Prince Andrey listened to Pierre’s words in silence. Several times he did not catch words from the noise of the wheels, and he asked Pierre to repeat what he had missed. From the peculiar light that glowed in Prince Andrey’s eyes, and from his silence, Pierre saw that his words were not in vain, that Prince Andrey would not interrupt him nor laugh at what he said.

They reached a river that had overflowed its banks, and had to cross it by a ferry. While the coach and horses waited they crossed on the ferry. Prince Andrey with his elbow on the rail gazed mutely over the stretch of water shining in the setting sun.

‘Well, what do you think about it?’ asked Pierre. ‘Why are you silent?’

‘What do I think? I have heard what you say. That's all right,’ said Prince Andrey. ‘But you say, enter into our brotherhood, and we will show you the object of life and the destination of man, and the laws that

govern the universe. But who are we?—men? How do you know it all? Why is it I alone don’t see what you see? You see on earth the dominion of good and truth, but I don’t see it.’
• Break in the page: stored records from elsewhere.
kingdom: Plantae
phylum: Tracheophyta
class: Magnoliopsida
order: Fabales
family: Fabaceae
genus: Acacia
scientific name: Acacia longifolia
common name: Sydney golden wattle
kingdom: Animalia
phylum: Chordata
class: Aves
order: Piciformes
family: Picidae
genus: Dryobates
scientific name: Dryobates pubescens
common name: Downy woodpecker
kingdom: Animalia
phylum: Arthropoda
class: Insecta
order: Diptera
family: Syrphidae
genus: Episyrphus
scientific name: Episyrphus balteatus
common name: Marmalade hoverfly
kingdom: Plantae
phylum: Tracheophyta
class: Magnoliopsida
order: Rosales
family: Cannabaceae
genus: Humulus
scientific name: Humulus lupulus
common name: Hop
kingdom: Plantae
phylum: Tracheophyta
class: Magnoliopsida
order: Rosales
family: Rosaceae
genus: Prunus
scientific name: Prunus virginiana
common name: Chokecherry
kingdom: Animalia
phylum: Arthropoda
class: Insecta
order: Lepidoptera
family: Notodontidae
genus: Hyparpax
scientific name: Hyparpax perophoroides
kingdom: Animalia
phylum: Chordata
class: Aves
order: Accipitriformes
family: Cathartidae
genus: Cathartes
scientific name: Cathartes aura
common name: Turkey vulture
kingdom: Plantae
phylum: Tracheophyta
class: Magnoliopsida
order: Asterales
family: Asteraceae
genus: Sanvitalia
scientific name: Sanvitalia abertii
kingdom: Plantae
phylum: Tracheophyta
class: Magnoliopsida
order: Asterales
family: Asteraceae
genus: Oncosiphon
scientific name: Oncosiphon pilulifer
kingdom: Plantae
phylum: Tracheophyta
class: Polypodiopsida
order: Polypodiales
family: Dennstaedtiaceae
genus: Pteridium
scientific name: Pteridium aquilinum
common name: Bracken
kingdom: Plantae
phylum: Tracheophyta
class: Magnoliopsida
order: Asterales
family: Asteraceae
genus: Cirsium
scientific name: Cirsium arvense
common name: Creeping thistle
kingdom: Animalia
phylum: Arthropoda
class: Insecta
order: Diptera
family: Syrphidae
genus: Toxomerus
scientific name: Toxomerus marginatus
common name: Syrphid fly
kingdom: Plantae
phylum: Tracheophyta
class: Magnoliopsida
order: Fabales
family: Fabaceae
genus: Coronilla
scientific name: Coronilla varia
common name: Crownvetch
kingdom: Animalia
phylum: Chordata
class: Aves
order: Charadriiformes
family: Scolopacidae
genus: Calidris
Pierre interrupted him. ‘Do you believe in a future life?’ he asked.

‘In a future life?’ repeated Prince Andrey.

But Pierre did not give him time to answer, and took this repetition as a negative reply, the more readily as he knew Prince Andrey’s atheistic views in the past. ‘You say that you can’t see the dominion of good and truth on the earth. I have not seen it either, and it cannot be seen if one looks upon our life as the end of everything. On earth, this earth here’ (Pierre pointed to the open country), ‘there is no truth—all is deception and wickedness. But in the world, the whole world, there is a dominion of truth, and we are now the children of earth, but eternally the children of the whole universe. Don’t I feel in my soul that I am a part of that vast, harmonious whole? Don’t I feel that in that vast, innumerable multitude of beings, in which is made manifest the Godhead, the higher power—what you choose to call it—I constitute one grain, one step upward from lower beings to higher ones? If I see, see clearly that ladder that rises up from the vegetable to man, why should I suppose that ladder breaks off with me and does not go on further and further? I feel that I cannot disappear as nothing does disappear in the universe, that indeed I always shall be and always have been. I feel that beside me, above me, there are spirits, and that in their world there is truth.’

‘Yes, that’s Herder’s theory,’ said Prince Andrey. ‘But it’s not that, my dear boy, convinces me; but life and death are what have convinced me. What convinces me is seeing a creature dear to me, and bound up with me, to whom one has done wrong, and hoped to make it right’ (Prince Andrey’s voice shook and he turned away), ‘and all at once that creature suffers, is in agony, and ceases to be. . . . What for? It cannot be that there is no answer! And I believe there is. . . . That’s what convinces, that’s what has convinced me,’ said Prince Andrey.

‘Just so, just so,’ said Pierre; ‘isn’t that the very thing I’m saying?’

‘No. I only say that one is convinced of the necessity of a future life, not by argument, but when one goes hand-in-hand with some one, and all at once that some one slips away yonder into nowhere, and you are left facing that abyss and looking down into it. And I have looked into it . . .’

‘Well, that’s it then! You know there is a yonder and there is some one. Yonder is the future life; Some One is God.’